Kefir is a fermented, effervescent milk drink similar in taste and texture to drinkable yogurt and made from a unique blend of cultures, some produce acid while others contribute solely to texture or health benefits. These include potential benefits such as enhancing the immune system, stimulating digestion, easing lactose intolerance, lowering cholesterol, protecting against cancer and controlling the growth of harmful yeast overgrowth.
To achieve this, some kefir is made with 10 cultures, together referred to as “kefir cultures.” These include Lactobacillus lactis, Lactobacillus rhamnosus, Streptococcus diacetylactis, Lactobacillus plantarum, Lactobacillus casei, Saccharomyces florentinus, Leuconostoc cremoris, Bifidobacterium longum, Bifidobacterium breve and Lactobacillus acidophilus.
Buttermilk is an interesting product. Originally the fermented byproduct of butter manufacture, today buttermilk is more often made by culturing milk. The culture most frequently used is Streptococcus lactis; however, other cultures including Streptococcus cremoris, Leuconostoc citrovorum, Leuconostoc cremoris and Leuconostoc dextranicum can be used individually or in combination to obtain the desired flavor. The final pH of cultured buttermilk is usually 4.6.
Cultures also assist with developing texture in viscosity in products such as buttermilk and sour cream. When dealing with lower-fat versions, selecting strains that provide these functionalities becomes very important.

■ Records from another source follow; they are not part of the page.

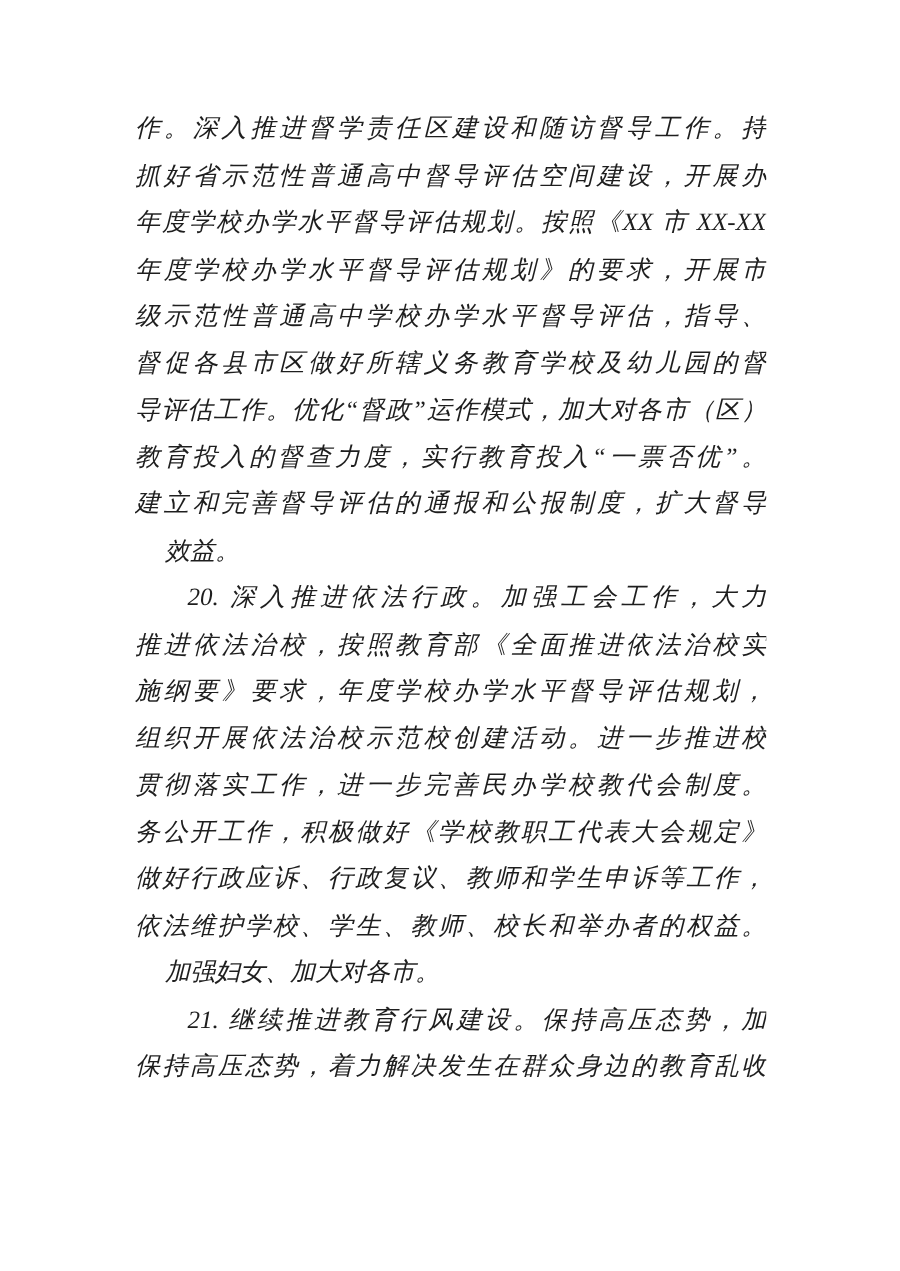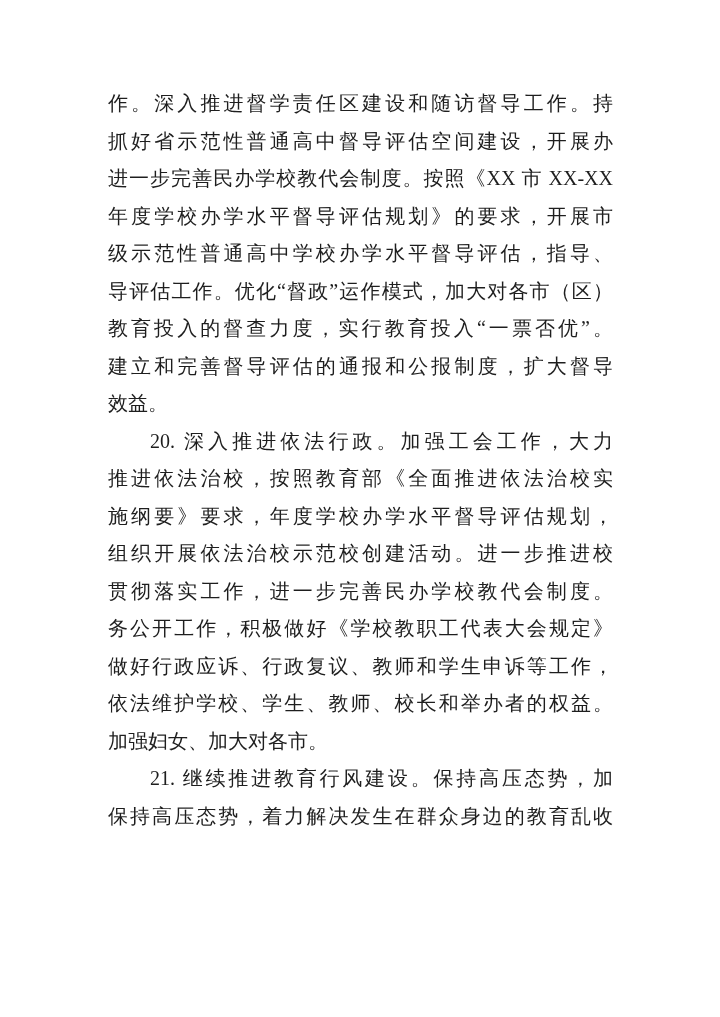"作。深入推进督学责任区建设和随访督导工作。持" .page { font-style: none -> italic }
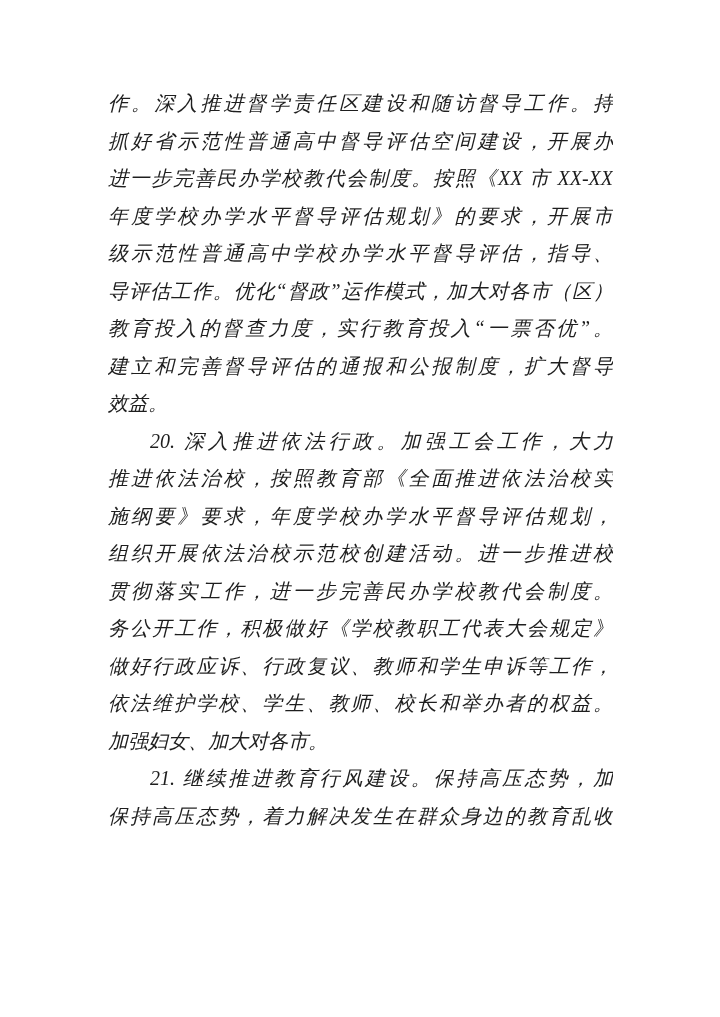"进一步完善民办学校教代会制度。按照《XX 市 XX-XX" div.line { text: 进一步完善民办学校教代会制度 -> 年度学校办学水平督导评估规划 }
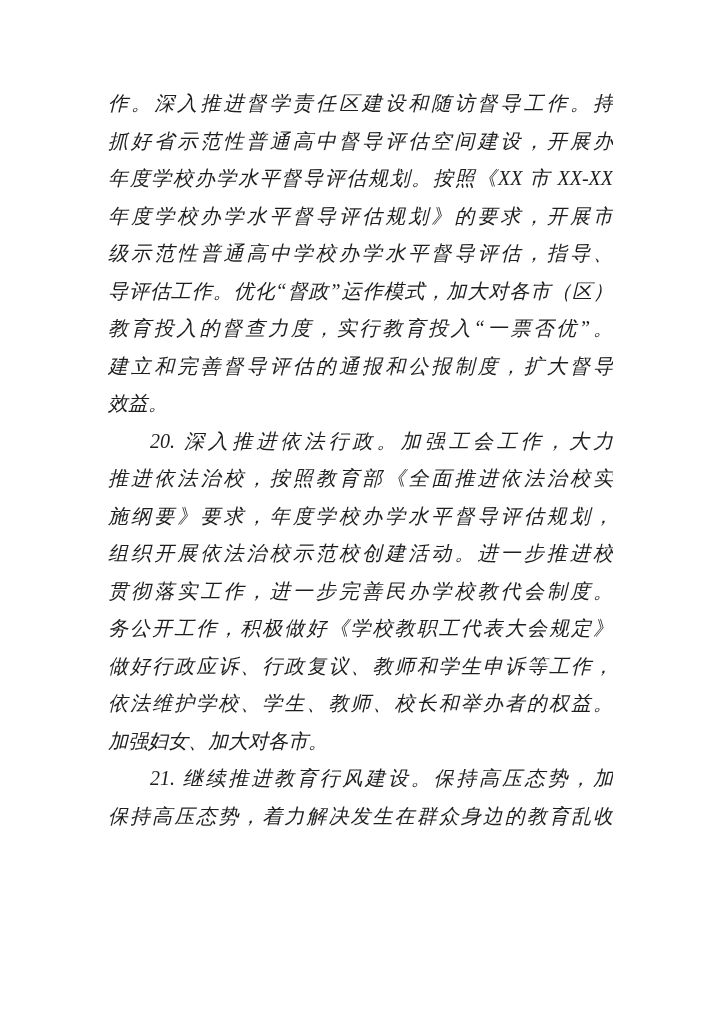"督促各县市区做好所辖义务教育学校及幼儿园的督" div.line { html: none -> <div>督促各县市区做好所辖义务教育学校及幼儿园的督</div> }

The milk to make some dairy products, including sour cream, can be acidified by either cultures or direct acid addition. According to 21CFR131.160 sour cream results from the souring of milk by lactic acid-producing bacteria. According to 21CFR131.162 states that acidified sour cream results from the souring of pasteurized cream with safe and suitable acidifiers, with or without addition of lactic acid-producing bacteria. The product must be labeled “acidified sour cream” if this process is used. Acidified sour cream has the same wholesomeness as sour cream; the only difference is in the manufacturing process.
One supplier recently rolled out a direct-set, freeze-dried culture for sour cream that the company says decreases fermentation time, delivers good flavor and texture profiles and provides easy use and storage. One of the main advantages of the culture is its exceptional speed, setting fermentation vats in 11 to 12 hours, while producing a balanced flavor and texture profile in the finished product. Because it is freeze dried, the culture does not require dry ice when being shipped. It can be transported using standard refrigeration or frozen storage.
They all start with milk. Acid makes the milk much more.